Ormai più di un anno fa partimmo con il lavoro di denuncia del fiume in piena delle contraddizioni della Lega: dalle posizioni su acqua e nucleare alle quote latte, dalla cementificazione del «sacro suolo» ai doppi incarichi, dai proclami per il federalismo ai tagli per i Comuni, dalla legalità pretesa da tutti (ma non dagli alleati di governo) allo scudo fiscale.
Allora era un genere letterario poco frequentato, quasi esclusivo, perché la Lega piaceva, anche a sinistra. Piaceva perché vinceva, piaceva perché era «radicata», piaceva perché stava sul «territorio», piaceva perché era riconoscibile e perché condizionava le scelte del governo.
Ora, invece, mentre Bossi sfodera lo spadone in uno dei suoi improbabili comizi estivi (spadone che alterna ormai quotidianamente al dito medio, tanto che le due cose ormai si confondono) sono gli stessi amministratori della Lega a rivolgerlo, lo spadone, verso il governo nazionale. Guidato dalla Lega. E sostenuto dai molti sindaci della Lega che sono anche parlamentari, per via dei doppi incarichi che a quelle latitudini sono una consuetudine tradizionale (deve essere un'usanza celtica): perché, vale la pena di ricordarlo oggi, più di un terzo dei parlamentari leghisti è anche amministratore locale (da Varese a Lampedusa).
Sindaci e presidenti che protestano, con veemenza, contro se stessi, dal Cadore al Varesotto. E che non sanno più che pesci pigliare. E in questo caso non c'è Trota che tenga perché, nonostante le intemerate e le provocazioni sempre più fini a se stesse, anche la piccola mitologia leghista non sorprende più nessuno.

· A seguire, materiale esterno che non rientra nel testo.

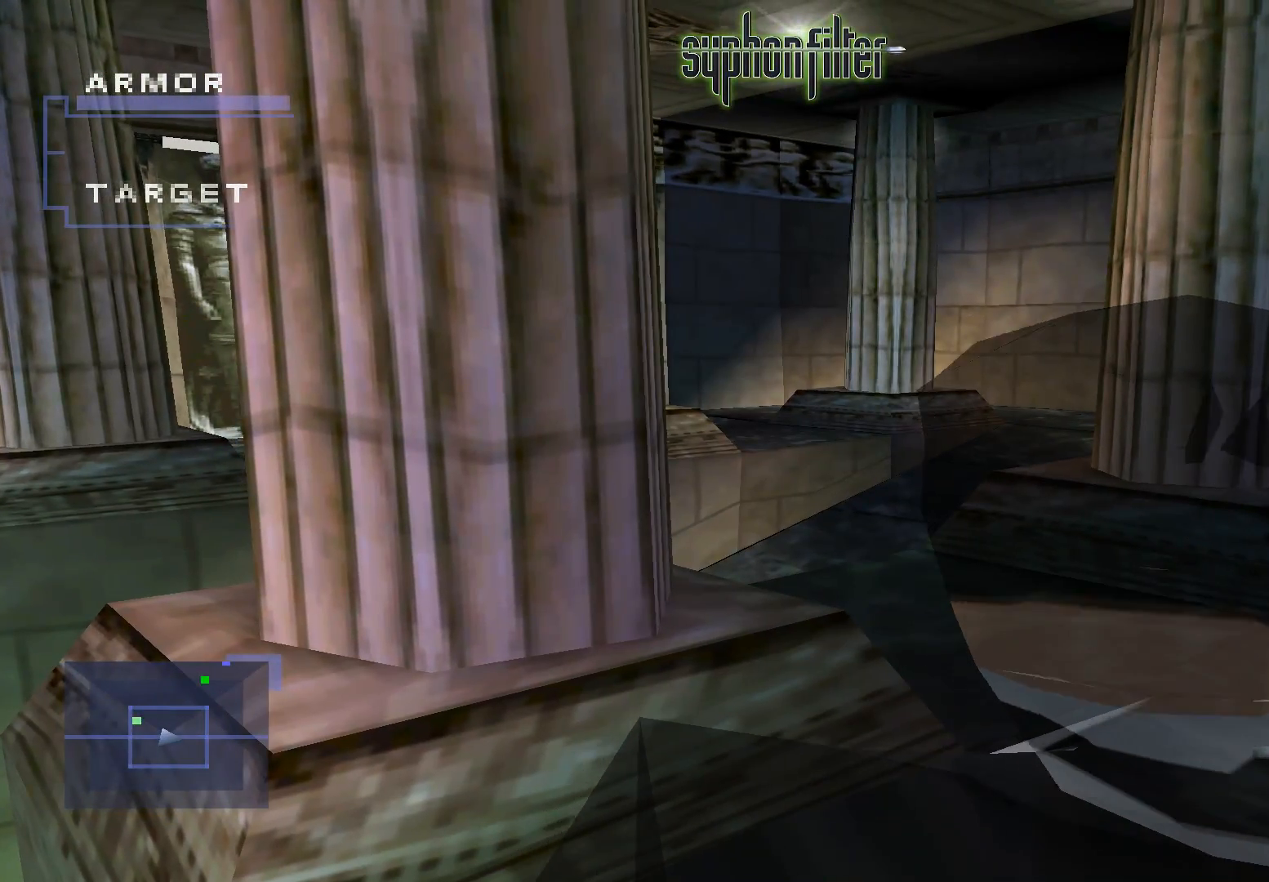
{"buttons": [], "left_stick": "center", "right_stick": "center", "events": []}
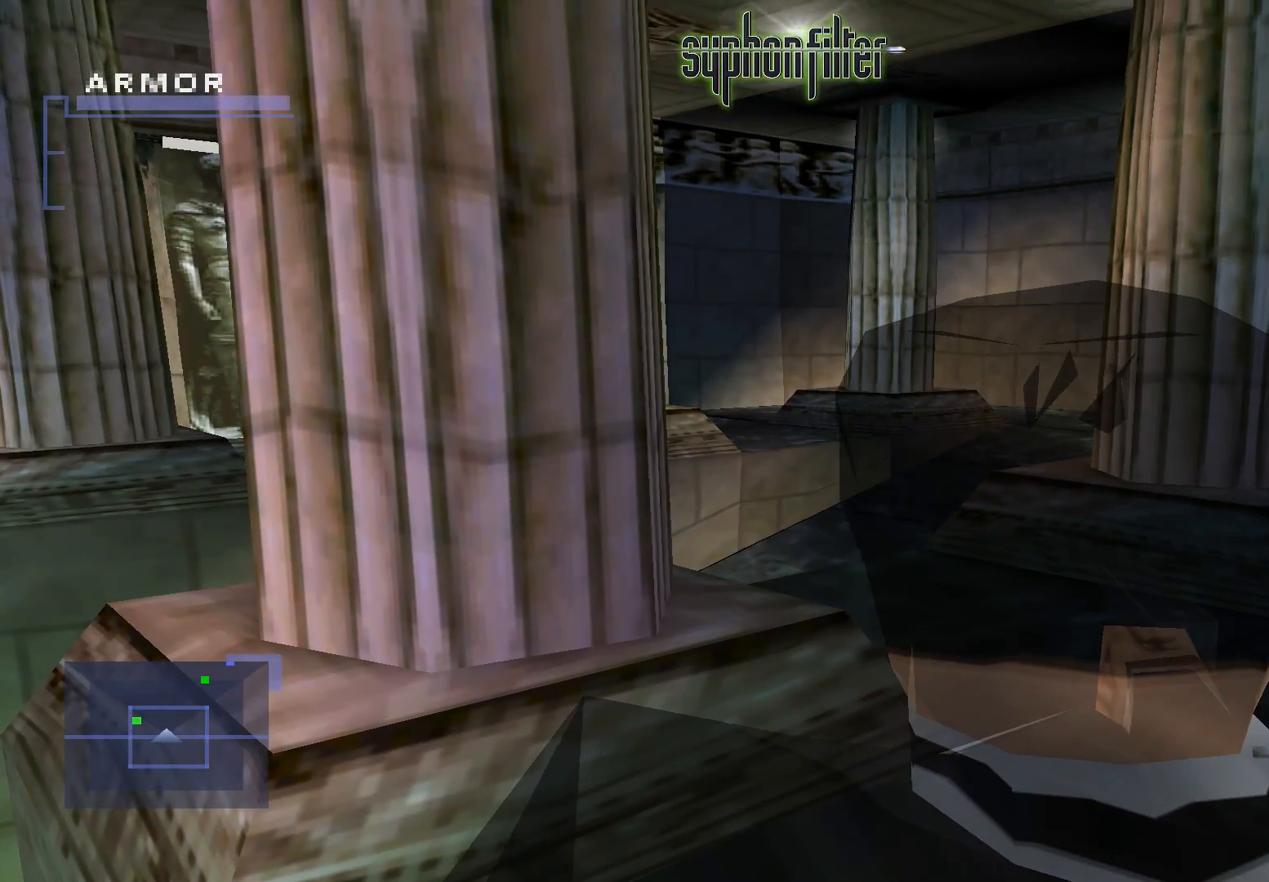
{"buttons": [], "left_stick": "center", "right_stick": "center", "events": []}
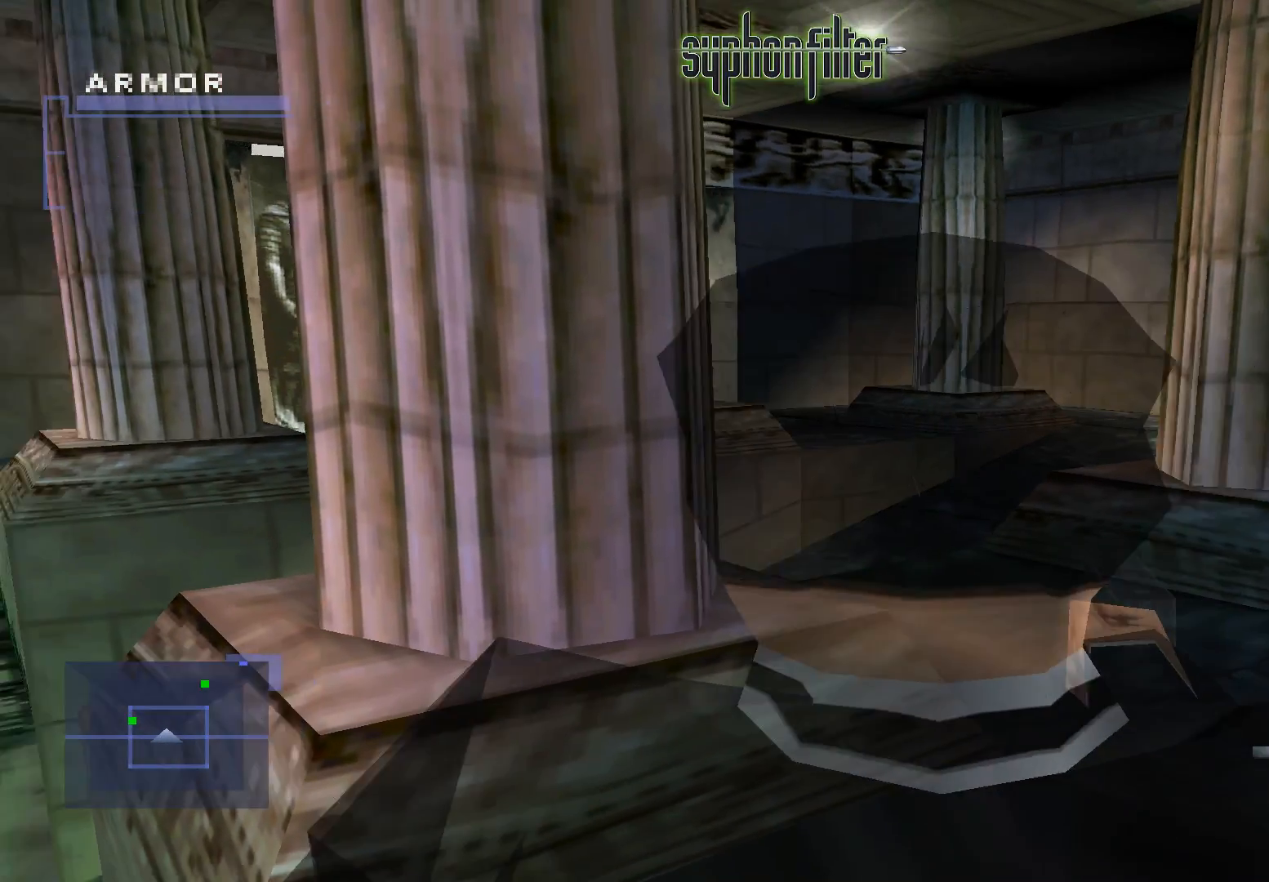
{"buttons": [], "left_stick": "center", "right_stick": "center", "events": []}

Il compito delle forze democratiche, a questo punto, è provare a dare rappresentanza a quel «rancore» che ha caratterizzato il Nord in questi anni. Un rancore che non va assunto come tale perché, lo abbiamo visto, produce soltanto dell'altro risentimento, senza alcuna concretezza (come abbiamo visto, in questi anni, gli anni della concretezza proclamata a ogni passo e puntualmente disattesa). Un rancore che non va blandito e rilanciato, perché non produce nulla di buono. E non fa altro che alimentare se stesso.
Ci vuole un progetto politico, che sappia dare risposte e una misura alle parole e alle cose. E una visione di società, che non può essere soltanto quella del provincialismo, della chiusura, della rivendicazione e della volgarità. Ci vuole un'idea di Paese, che affronti con la stessa nettezza le questioni decisive che sono state poste in questi anni.
Perché le risposte erano sbagliate, ma le domande sono ancora tutte lì. Vanno evase. Le domande, mi raccomando.